I am a little angry about the current opioid epidemic or crisis. Why should I be angry about that? There are people in trouble and they need help, right? A week hasn’t gone by in the past six months or so that I have not seen at least one sympathetic feature about the opioid epidemic and its poor, needy “victims.” Somehow, opioid addicts rarely seem to get arrested or even detained. And their addiction is not the addicts’ faults. It is those over-prescribing doctors and Big Pharma who are to blame.
My anger stems from the fact that when there was a crack cocaine epidemic and crisis back in the 1980s and ‘90s, a war was declared on those who fell under crack’s sway. That crisis and its victims were met with an entirely different attitude than today’s opioid crisis and addicts. Users were arrested by the thousands. Little or no counseling or other kinds of assistance were offered. No sympathy for them! Crack cocaine addicts were portrayed, not as unfortunate victims, but as depraved, lawbreaking evildoers. Yet powder cocaine users were not portrayed in the same way, and if they were arrested and tried at all, their sentences were much lighter.
What is the difference between opioid, powder cocaine, and crack addicts? To my way of thinking, not much, except that the majority of opioid addicts today are, and the majority of powder cocaine users in the 1980s and ‘90s were white, while during that same period, crack was primarily used by African-Americans and it ravaged the inner-city communities in which they lived. However, it seems those communities and the people in them – addicts or not – were expendable.
For it wasn’t only the addicts who were hurt by crack cocaine. As today, the addicts’ families and friends, and the very neighborhoods in which they lived also suffered. Now that the majority of opioid addicts are white and white families and neighborhoods are being adversely affected, it’s a crisis and they – all of them – must be helped. The proof is that included in the president’s budget proposal today is a large chunk of money earmarked to alleviate opioid addiction.

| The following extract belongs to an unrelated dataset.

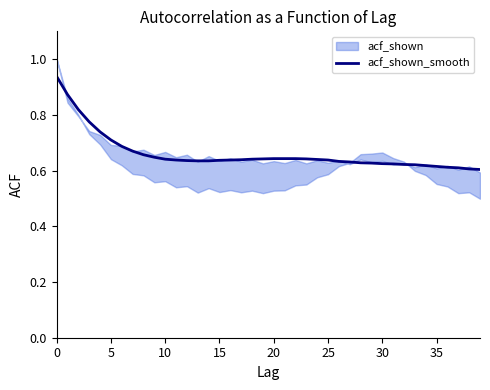

What is the sum of the values at 0 and 39?

1.5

I don’t really begrudge these opioid addicts the help they need. It’s just that it is unfair that addicts of color got NO help when they were in distress. I do not even know whether the crack epidemic is over yet. The “war on drugs” in African-American communities certainly doesn’t seem to be. It may just be that the news media lost interest in crack and the people addicted to it. I hope I don’t sound paranoid. It’s just how this opioid crisis looks through my eyes. . .
One Reply to “Opioids vs. Crack: Good vs. Bad Addicts?”
I have made the same observation about this opioid epidemic verses the crack epidemic. I heard on NPR that there were far less African American opioid addicts than white opioid addicts. Opioid addiction is not as big a problem in the black community. One reason may be that the African American population has less health insurance. Another may be that Doctors are careful about how much pain medication they prescribe to African Americans because they don’t trust them with drugs (bad addicts) so they don’t write refills on the OxyContin scripts. Ironic, huh?